Their analysis suggested that immune cells detect these microplastics and engulf them in the blood stream. This, in turn, obstructs blood vessels, affecting blood flow, impairing brain function and affecting cognitive function in mice. The body is also unable to clear this for at least a week.
Further, microplastics could also potentially block movement in mice. These animals also display abnormalities in neurobehavioral regulation, resembling depressive states. Weight loss in mice was also observed. This could potentially be explained by altered movement, causing changes in feeding behaviour.
Previous studies have shown that microplastics affect the brain through two routes. The first is that these particles indirectly control brain function through peripheral organs. Second, they could be crossing the blood brain barrier, which acts as a filter, preventing toxins and pathogens in the blood from entering the brain.
The researchers say that the mechanism proposed in this study could be the third type of potential control through which microparticles affect brain function.
The study also warns that it is too early to extrapolate the findings in mice to humans. Humans and mice have different immune systems, cardiovascular and cerebrovascular (blood flow to the brain) circulatory systems.
Further, the circulating blood volume in humans is roughly 1,200 times greater than that of mice. There are also differences in the diameters of blood vessels, which would greatly reduce the degree of the obstruction in humans, the study noted.
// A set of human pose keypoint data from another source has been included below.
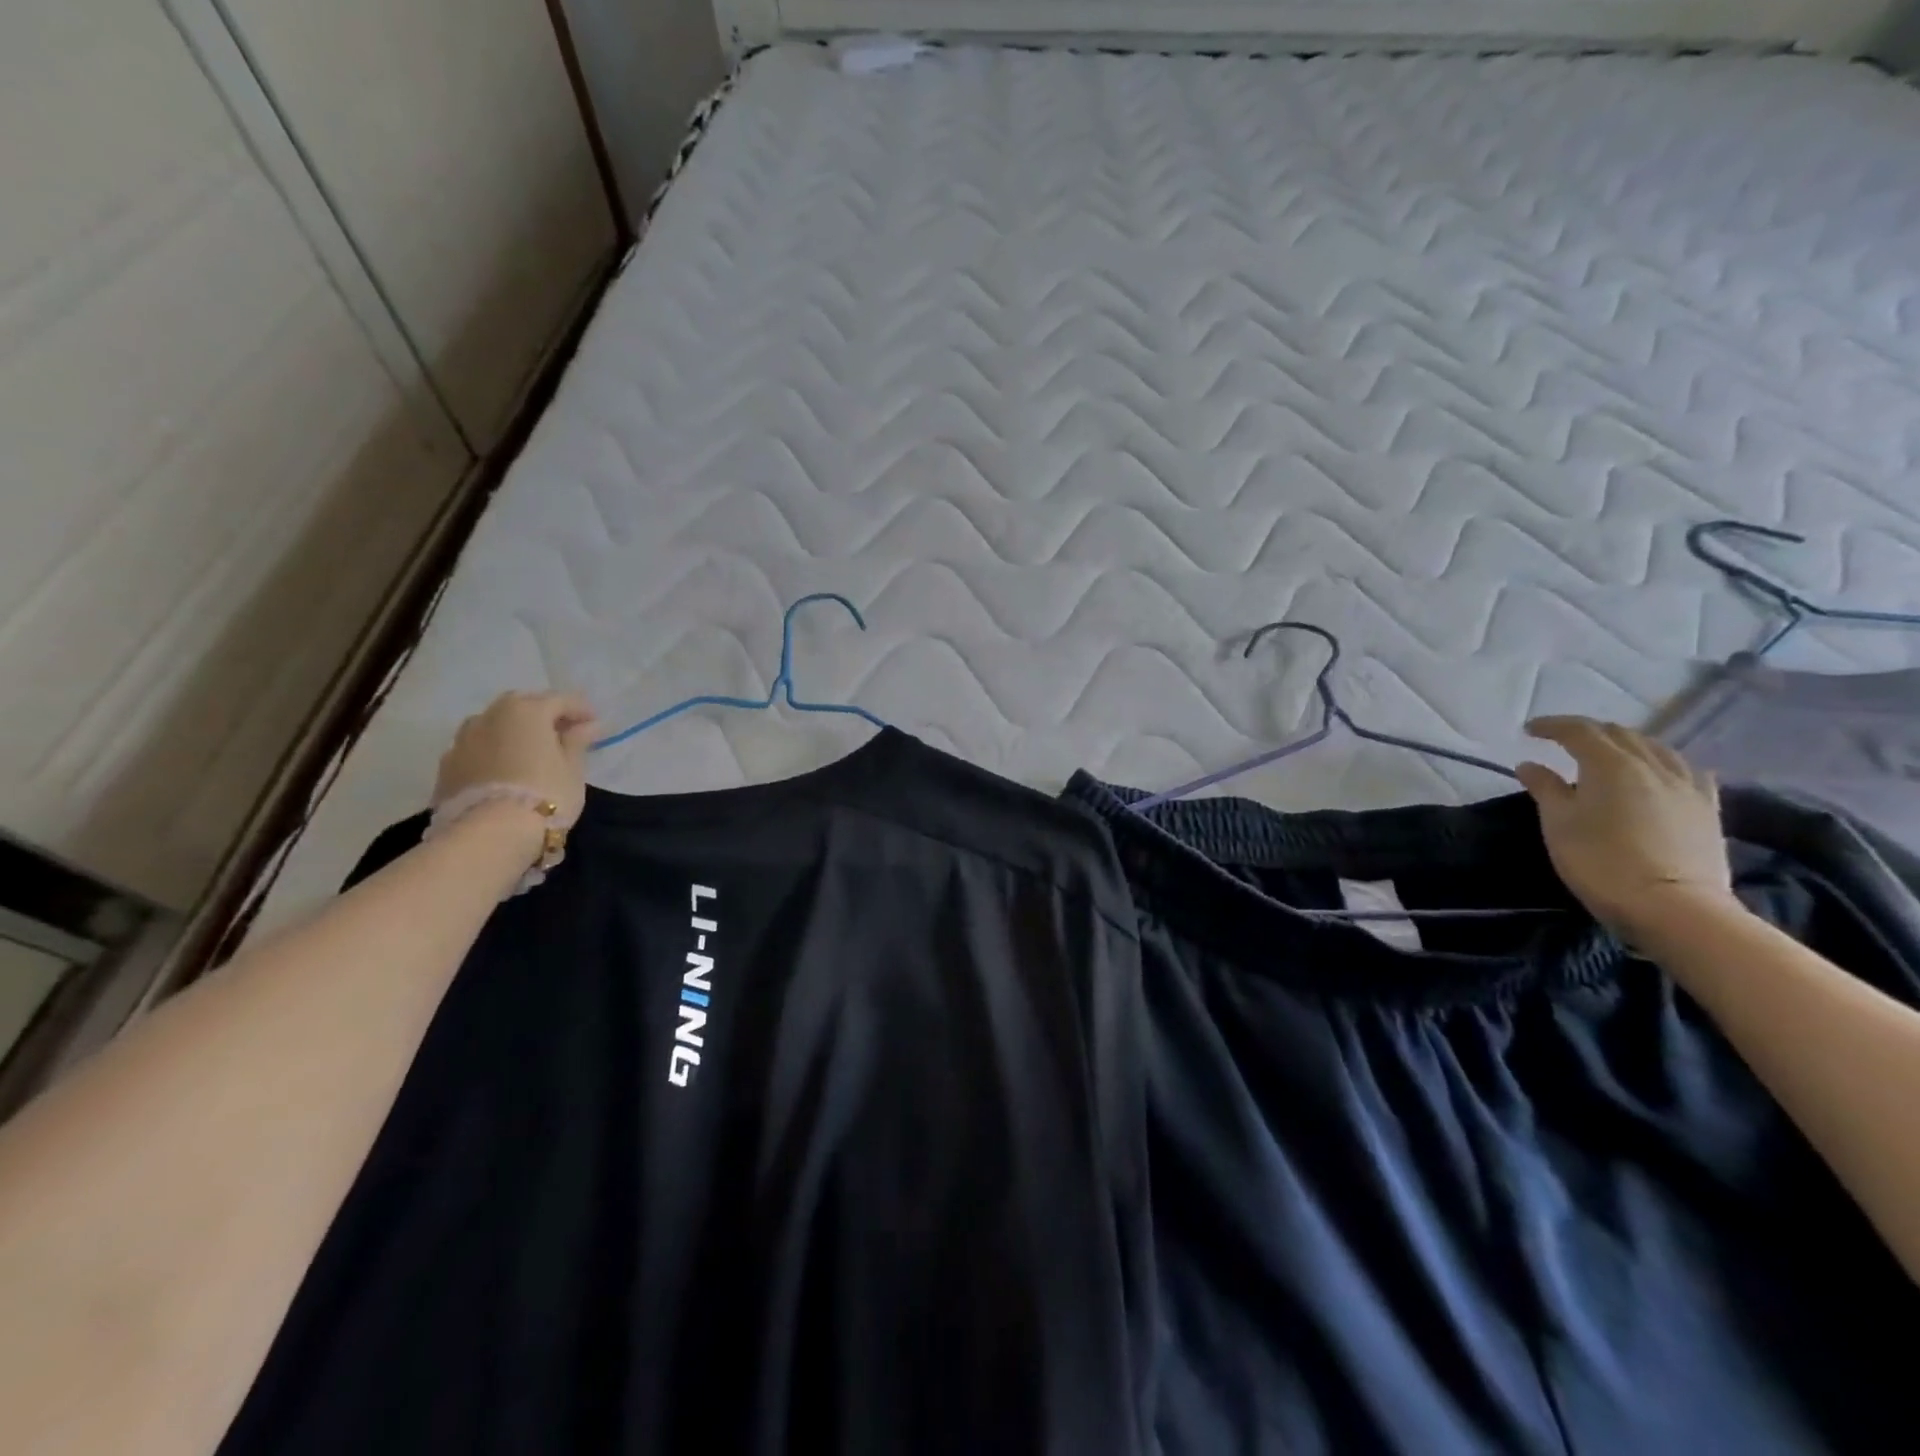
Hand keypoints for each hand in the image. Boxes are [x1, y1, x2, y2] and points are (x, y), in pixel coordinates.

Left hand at [433, 692, 598, 825]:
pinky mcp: (447, 765)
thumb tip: (589, 725)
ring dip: (512, 730)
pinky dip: (492, 751)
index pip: (560, 700)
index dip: (581, 710)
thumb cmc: (545, 794)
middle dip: (543, 714)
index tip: (595, 724)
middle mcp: (491, 716)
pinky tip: (503, 769)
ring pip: (493, 724)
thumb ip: (578, 741)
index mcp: (526, 710)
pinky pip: (476, 748)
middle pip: (522, 705)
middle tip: (562, 733)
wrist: (489, 834)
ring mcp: (463, 739)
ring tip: (528, 751)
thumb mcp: (572, 768)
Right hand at [1517, 717, 1740, 941]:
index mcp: (1610, 764)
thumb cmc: (1600, 861)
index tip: (1529, 730)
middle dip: (1588, 731)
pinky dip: (1662, 762)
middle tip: (1562, 740)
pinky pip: (1685, 770)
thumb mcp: (1558, 824)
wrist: (1673, 907)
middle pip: (1619, 734)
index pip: (1578, 731)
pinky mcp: (1707, 807)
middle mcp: (1652, 764)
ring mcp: (1686, 785)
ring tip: (1608, 753)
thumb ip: (1545, 788)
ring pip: (1655, 747)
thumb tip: (1530, 765)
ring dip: (1626, 743)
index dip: (1552, 726)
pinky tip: (1659, 772)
While the internal diameter of the coronary arteries in the human heart is about 4 mm, it is less than 100 micrometres in mice.
“Consequently, there is uncertainty regarding whether microplastics will induce or influence the obstruction in human blood vessels,” the researchers wrote in their paper.
Still, the researchers highlighted that the potential impact of microplastics on neurological disorders such as depression and cardiovascular health in humans, is concerning.
The researchers call for increased investment in this area of research to fully comprehend the health risks posed by microplastics in human blood.